** Opening Supplied records block **
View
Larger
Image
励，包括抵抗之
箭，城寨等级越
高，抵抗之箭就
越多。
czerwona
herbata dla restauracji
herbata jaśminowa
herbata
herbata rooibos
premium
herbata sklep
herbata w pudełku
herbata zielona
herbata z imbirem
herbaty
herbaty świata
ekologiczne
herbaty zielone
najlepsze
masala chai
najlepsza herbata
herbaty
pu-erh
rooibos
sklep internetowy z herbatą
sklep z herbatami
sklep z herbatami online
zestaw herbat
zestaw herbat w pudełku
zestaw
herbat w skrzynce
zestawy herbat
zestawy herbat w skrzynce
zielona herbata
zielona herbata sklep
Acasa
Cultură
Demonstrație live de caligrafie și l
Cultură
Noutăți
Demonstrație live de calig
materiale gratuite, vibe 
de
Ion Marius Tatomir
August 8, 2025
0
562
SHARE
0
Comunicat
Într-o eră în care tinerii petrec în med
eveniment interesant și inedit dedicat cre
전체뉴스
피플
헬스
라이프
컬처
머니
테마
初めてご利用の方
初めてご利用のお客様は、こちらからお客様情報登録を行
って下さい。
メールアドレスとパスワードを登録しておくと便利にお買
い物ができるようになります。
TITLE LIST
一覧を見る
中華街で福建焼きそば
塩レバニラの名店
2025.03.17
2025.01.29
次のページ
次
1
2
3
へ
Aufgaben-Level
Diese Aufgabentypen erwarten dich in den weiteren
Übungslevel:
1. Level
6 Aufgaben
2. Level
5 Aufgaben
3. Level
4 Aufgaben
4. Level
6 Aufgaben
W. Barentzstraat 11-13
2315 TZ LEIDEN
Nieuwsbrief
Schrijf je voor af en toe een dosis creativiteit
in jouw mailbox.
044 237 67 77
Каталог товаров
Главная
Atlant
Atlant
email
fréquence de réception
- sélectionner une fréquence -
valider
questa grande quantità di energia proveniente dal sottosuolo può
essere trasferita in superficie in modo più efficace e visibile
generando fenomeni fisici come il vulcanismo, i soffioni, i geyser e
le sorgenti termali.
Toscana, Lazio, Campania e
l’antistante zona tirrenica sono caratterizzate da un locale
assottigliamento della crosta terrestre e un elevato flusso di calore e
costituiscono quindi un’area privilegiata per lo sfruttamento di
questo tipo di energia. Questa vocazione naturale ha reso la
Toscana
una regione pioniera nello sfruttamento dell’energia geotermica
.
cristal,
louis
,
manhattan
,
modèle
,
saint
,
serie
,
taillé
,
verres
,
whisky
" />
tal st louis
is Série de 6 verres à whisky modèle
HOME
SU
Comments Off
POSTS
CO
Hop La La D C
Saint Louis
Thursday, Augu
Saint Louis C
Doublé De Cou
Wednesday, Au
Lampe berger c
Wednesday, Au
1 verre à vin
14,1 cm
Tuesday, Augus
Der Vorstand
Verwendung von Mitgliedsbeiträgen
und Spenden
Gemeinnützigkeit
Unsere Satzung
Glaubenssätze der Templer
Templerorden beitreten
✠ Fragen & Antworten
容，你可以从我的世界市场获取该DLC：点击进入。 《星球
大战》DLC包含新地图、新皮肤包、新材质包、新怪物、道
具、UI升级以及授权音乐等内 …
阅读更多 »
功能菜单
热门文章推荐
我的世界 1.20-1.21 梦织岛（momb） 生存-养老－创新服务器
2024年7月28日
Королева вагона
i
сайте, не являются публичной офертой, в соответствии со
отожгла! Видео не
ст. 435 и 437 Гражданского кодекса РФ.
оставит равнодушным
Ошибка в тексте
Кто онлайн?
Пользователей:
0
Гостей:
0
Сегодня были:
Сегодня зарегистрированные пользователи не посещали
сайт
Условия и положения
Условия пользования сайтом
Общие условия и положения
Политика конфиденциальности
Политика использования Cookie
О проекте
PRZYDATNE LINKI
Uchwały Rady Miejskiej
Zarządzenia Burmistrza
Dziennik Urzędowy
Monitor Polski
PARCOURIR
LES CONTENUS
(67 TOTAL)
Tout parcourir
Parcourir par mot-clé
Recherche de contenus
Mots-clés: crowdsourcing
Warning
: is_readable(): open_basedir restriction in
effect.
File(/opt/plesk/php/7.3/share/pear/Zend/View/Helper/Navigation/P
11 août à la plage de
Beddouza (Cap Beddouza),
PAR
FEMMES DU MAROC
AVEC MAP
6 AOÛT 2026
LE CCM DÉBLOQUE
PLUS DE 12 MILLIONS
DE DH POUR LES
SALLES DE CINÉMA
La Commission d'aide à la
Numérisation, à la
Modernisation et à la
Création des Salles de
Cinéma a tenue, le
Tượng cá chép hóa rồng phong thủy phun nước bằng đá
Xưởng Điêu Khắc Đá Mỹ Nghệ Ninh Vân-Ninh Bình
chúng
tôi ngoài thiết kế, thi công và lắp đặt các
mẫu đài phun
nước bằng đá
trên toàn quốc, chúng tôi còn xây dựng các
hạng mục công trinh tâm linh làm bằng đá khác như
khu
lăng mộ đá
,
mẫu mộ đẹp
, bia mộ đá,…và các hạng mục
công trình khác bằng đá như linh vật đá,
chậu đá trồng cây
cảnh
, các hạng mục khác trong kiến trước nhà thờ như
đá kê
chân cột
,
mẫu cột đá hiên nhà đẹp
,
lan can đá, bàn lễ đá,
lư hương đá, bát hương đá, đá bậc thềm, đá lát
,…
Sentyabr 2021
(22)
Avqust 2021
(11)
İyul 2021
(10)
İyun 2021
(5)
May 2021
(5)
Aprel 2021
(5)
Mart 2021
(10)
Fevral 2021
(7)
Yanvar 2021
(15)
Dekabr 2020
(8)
** Closing Supplied records block **
Instructions to follow:
Extract every line in the records that contains the string "Политика", matching case exactly.

The completed task:
Политика конфиденциальности
Политика использования Cookie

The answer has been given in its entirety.